## YOUR TASK
Only one stretch of the data is wanted: the line containing "As detailed in", the line containing "Extend to cover T1.", and every line between them, copied exactly.

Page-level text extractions
================================

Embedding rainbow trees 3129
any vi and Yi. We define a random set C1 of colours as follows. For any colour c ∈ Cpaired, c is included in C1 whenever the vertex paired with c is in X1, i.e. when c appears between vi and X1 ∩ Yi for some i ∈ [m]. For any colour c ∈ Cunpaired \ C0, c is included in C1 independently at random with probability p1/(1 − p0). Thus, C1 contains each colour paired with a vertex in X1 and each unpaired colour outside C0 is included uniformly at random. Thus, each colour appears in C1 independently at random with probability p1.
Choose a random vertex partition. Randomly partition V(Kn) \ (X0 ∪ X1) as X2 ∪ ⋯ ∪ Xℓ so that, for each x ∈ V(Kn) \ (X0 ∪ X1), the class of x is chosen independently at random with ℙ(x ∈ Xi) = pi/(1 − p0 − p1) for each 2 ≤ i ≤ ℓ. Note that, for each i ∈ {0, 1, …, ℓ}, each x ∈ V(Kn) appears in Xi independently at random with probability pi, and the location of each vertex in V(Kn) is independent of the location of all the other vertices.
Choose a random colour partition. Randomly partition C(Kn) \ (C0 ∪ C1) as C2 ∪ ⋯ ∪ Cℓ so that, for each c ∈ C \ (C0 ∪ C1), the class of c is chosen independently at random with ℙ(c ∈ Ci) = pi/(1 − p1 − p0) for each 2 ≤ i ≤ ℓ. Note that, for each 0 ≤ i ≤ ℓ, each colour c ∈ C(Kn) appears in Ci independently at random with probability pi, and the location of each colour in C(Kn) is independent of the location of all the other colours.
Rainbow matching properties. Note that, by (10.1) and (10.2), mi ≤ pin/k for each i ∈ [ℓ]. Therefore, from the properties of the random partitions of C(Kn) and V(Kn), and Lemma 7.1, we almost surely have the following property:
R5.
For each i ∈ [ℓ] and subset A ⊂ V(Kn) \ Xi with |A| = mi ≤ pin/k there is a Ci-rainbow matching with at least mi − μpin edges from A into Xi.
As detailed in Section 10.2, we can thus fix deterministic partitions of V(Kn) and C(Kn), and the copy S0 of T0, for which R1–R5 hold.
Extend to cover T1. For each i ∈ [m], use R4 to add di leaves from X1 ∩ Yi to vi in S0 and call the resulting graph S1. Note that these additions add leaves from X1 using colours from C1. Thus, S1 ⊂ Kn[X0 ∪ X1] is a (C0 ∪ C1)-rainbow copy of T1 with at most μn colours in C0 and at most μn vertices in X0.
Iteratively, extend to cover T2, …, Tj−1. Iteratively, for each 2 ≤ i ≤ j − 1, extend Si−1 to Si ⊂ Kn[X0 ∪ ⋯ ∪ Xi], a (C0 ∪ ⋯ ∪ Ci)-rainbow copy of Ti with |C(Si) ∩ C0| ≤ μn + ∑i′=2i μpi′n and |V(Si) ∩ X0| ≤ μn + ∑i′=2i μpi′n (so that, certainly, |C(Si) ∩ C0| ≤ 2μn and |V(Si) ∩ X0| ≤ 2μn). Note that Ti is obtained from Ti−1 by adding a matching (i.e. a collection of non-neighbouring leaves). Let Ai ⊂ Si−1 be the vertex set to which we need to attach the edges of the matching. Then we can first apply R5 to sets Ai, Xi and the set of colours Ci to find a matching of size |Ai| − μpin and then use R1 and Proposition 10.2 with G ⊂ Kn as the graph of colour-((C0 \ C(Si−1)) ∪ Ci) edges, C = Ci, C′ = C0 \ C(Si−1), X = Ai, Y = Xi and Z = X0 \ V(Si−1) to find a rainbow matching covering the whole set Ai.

================================

## SOLUTION FOR THIS TASK
As detailed in Section 10.2, we can thus fix deterministic partitions of V(Kn) and C(Kn), and the copy S0 of T0, for which R1–R5 hold.
Extend to cover T1. For each i ∈ [m], use R4 to add di leaves from X1 ∩ Yi to vi in S0 and call the resulting graph S1. Note that these additions add leaves from X1 using colours from C1. Thus, S1 ⊂ Kn[X0 ∪ X1] is a (C0 ∪ C1)-rainbow copy of T1 with at most μn colours in C0 and at most μn vertices in X0.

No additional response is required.